Anlamlı çalışmaya sorumsuzlardan barikat
Çok yakında mecliste görüşülmesi beklenen yeni YÖK yasa tasarısının meclisten geçmemesi için başlatılan kampanyanın bir ayağı da Kırşehirde örüldü. Çalışmalar yalnızca öğrencilerin değil, ailelerin, esnafın, memurun ve işçinin de desteğini alarak büyüyor.
İmza kampanyasına verilen destek şimdiden 3 bin imzaya ulaşmış durumda.

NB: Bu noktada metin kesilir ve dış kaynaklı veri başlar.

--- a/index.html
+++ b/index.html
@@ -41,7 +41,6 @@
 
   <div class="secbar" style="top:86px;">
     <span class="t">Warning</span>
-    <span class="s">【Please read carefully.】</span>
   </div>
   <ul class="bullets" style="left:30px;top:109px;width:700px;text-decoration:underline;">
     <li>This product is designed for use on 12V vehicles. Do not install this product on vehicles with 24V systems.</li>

Üniversiteli gençler olarak, eğitimin adım adım paralı hale getirilerek üniversitelerin ticarethaneye, bilginin metaya, bilim adamının tüccara, öğrencilerin de müşteriye dönüşmesine neden olan eğitim-öğretim anlayışına karşı çıkıyoruz şeklinde özetlediğimiz kampanya genişleyerek sürüyor.

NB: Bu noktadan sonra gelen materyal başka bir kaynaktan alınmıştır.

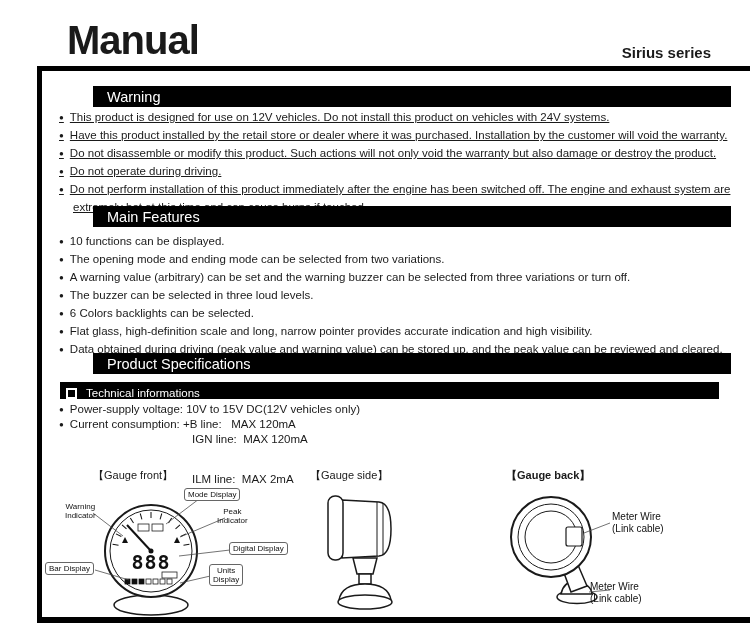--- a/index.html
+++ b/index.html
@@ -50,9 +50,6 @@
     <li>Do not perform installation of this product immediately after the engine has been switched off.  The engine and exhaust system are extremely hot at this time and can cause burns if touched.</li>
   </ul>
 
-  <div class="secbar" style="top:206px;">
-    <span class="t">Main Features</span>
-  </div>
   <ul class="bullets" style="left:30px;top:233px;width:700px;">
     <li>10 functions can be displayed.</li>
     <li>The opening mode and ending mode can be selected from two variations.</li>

Çalışmadan çıkarılacak ilk sonuçlar
- Üniversite gençliğinin kendi sorunları karşısında bile duyarsız olduğu savı yanlışlığını ortaya koydu. Doğru ve geniş kitleleri kucaklayan politikalarla yola çıkıldığında, sorunların sahiplenileceği noktasında herhangi bir tereddüt taşınmamalıdır.
- Tüm sorunların kaynağının çürümüş düzen olduğu gerçeği, hem öğrenci gençlik hem de tüm kesimler tarafından net biçimde ifade edildi. Artık bu düzenden olumlu bir şey beklenmediği, meclisten geçen yasaların asla emekçi halkın yarasını saracak nitelikte olmadığı, ekonomik-sosyal-kültürel vb. açıdan büyük bir yetersizlik yaşandığı, hatta var olanın da ellerinden alındığını ifade edildi.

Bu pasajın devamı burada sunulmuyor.